The report from Chapman makes a lot of sense but is gaining little traction with public officials. That’s likely because the public sector has gotten a reprieve from a reckoning thanks to a gusher of tax revenue from initial public offerings and capital gains on shares of tech outfits from Silicon Valley to Silicon Beach.

We all know that the stock market can’t go up forever – tech stocks have already taken a hiding this month. So it’s important to ask how long California can live in denial.

New York City’s history might offer a hint. Comparisons of California to New York are plentiful – and generally unwise—but there are exceptions to the rule if we look back into the
Industrial Age.

New York’s greatest challenge of recent times started in the wake of World War II, when a general-turned-politician named Dwight Eisenhower got elected president and started to build an interstate highway system. It was a defense project—despite its obvious civilian applications—inspired by Eisenhower’s experience with the logistics of invading Europe.

New York was the largest center of industrial jobs in the U.S. in the early 1950s, when the interstate highway system began to take shape. The highways soon sped up the development of suburbs and new centers of industry, allowing the country to spread out— and eroding New
York’s dominant position, prompting the first post-industrial transition for a major American city.

It didn’t go well—plenty of denial for many years—and New York was disheveled, dispirited, and broke by the 1970s. The decline continued into the 1990s, when New York finally found the political will for policies that produced a turnaround.

Now consider Southern California, where the information superhighway could have an effect similar to the toll that Eisenhower’s interstate highway system took on New York. Those physical roads opened up a world of new options for a lot of opportunities that previously had to run through Manhattan.

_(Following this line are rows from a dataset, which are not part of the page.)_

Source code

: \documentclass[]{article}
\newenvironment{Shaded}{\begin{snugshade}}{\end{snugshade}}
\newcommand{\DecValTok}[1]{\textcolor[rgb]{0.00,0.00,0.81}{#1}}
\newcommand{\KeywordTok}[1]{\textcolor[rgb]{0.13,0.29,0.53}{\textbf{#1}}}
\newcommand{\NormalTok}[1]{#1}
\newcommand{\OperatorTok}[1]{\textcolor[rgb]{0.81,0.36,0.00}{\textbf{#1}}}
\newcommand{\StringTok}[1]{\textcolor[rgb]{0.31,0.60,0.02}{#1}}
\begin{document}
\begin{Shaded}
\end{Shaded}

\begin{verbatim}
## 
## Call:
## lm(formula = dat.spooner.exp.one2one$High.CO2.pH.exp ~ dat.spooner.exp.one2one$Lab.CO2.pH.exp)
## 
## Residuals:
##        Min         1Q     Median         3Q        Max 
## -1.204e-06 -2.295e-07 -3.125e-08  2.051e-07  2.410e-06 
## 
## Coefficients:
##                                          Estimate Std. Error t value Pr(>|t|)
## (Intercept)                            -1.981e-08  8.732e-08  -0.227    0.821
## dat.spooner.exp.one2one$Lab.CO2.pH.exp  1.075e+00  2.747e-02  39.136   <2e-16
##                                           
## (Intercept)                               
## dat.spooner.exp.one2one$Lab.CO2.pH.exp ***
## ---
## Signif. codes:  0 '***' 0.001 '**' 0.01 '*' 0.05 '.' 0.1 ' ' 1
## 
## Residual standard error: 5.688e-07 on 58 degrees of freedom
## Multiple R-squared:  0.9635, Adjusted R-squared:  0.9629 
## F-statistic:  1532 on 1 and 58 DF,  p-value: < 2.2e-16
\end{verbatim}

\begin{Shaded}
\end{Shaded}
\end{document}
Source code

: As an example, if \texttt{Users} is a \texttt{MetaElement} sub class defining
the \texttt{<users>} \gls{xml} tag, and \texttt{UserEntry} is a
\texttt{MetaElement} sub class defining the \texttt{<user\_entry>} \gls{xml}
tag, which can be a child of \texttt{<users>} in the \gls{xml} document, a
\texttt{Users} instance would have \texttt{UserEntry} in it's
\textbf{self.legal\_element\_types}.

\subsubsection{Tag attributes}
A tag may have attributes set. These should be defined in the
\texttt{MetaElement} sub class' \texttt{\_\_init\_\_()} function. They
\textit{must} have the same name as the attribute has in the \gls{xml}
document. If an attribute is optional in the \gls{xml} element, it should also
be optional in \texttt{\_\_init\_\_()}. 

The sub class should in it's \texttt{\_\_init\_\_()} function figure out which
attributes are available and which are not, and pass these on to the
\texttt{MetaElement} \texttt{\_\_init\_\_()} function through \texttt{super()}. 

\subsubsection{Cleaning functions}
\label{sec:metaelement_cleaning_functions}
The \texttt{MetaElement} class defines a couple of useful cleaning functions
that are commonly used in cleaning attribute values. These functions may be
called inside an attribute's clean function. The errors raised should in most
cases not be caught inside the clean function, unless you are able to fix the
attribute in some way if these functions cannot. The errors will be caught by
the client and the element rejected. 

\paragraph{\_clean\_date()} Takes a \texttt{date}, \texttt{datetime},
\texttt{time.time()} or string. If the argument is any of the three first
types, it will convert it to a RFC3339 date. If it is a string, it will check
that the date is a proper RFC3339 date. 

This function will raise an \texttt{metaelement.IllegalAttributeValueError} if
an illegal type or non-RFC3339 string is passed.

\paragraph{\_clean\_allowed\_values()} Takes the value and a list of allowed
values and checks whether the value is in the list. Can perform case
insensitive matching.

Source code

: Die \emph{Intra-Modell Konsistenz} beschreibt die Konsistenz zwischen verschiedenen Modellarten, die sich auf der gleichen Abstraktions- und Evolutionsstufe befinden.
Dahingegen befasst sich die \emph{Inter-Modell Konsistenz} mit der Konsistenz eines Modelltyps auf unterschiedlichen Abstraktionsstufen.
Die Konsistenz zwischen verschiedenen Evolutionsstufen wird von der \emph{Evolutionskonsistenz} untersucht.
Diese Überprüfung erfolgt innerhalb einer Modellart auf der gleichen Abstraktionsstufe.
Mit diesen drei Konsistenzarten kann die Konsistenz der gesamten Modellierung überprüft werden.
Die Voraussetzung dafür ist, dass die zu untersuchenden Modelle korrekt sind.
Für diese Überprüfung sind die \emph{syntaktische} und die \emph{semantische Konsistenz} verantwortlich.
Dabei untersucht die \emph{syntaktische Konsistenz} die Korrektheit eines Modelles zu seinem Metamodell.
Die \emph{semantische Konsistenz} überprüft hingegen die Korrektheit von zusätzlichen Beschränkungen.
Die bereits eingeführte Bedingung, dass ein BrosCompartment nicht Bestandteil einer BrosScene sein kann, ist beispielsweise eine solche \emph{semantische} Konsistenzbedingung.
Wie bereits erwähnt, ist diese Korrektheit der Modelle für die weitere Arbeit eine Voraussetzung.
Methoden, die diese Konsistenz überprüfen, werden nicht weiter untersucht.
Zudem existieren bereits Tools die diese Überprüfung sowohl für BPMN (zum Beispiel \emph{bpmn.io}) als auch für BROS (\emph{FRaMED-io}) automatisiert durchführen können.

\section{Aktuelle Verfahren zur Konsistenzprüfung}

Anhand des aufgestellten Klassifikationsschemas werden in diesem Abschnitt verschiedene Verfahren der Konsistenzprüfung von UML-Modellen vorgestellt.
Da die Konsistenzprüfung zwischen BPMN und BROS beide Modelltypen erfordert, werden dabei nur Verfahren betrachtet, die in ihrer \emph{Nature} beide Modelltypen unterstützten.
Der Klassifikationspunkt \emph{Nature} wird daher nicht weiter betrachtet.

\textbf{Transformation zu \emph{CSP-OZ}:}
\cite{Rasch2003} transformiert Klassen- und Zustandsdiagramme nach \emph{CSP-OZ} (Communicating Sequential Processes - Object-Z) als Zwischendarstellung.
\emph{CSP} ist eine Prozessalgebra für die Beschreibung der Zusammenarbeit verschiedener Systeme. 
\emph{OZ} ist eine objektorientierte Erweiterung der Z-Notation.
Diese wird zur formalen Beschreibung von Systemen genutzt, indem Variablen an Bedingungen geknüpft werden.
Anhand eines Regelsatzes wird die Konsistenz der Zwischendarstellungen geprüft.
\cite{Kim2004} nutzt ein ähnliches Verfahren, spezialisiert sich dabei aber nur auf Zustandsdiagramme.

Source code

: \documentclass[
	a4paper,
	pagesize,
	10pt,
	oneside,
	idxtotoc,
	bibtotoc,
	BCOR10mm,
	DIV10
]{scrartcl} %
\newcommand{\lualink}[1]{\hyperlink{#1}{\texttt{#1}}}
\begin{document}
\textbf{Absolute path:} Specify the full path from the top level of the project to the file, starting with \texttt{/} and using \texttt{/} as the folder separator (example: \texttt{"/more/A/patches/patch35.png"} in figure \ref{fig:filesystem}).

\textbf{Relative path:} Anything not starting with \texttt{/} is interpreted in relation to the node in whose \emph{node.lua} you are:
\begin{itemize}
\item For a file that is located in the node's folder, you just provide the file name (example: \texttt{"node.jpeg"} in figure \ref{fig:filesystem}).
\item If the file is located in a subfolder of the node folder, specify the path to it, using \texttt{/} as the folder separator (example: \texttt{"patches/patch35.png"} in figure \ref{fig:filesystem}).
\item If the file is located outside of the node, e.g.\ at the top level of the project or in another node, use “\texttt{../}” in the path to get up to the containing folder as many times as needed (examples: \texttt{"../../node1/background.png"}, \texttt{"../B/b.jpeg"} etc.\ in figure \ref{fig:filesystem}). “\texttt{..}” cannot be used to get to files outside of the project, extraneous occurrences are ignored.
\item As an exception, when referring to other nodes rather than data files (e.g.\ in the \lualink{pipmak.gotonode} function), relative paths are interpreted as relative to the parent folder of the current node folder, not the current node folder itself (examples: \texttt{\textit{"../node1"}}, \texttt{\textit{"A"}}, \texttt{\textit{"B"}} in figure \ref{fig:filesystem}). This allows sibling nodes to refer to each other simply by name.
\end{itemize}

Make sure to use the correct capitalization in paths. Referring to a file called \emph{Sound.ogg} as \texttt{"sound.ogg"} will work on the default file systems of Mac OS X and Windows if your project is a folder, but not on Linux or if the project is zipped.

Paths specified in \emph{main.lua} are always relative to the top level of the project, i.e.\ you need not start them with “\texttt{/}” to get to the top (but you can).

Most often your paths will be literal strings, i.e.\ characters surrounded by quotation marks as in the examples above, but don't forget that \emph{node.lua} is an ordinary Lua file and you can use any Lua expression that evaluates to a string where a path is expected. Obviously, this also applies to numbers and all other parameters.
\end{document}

The roadways of cyberspace have put the means of producing everything from podcasts to feature-length films within reach of just about anyone with any ambition anywhere in America. That’s the sort of stuff that used to run by default through the dream factory of Southern California.

The region’s dominant city and driving force—L.A.—is looking disheveled these days, like a place that’s just a recession away from being broke. Walk a few blocks from City Hall—or drive around and check the freeway underpasses – and L.A. feels like New York circa 1970.

That comparison might be taken to mean there’s another decade or so before the City of Angels is forced to face its demons.

Don’t count on having that much time, though – the clock ticks faster in the Digital Age.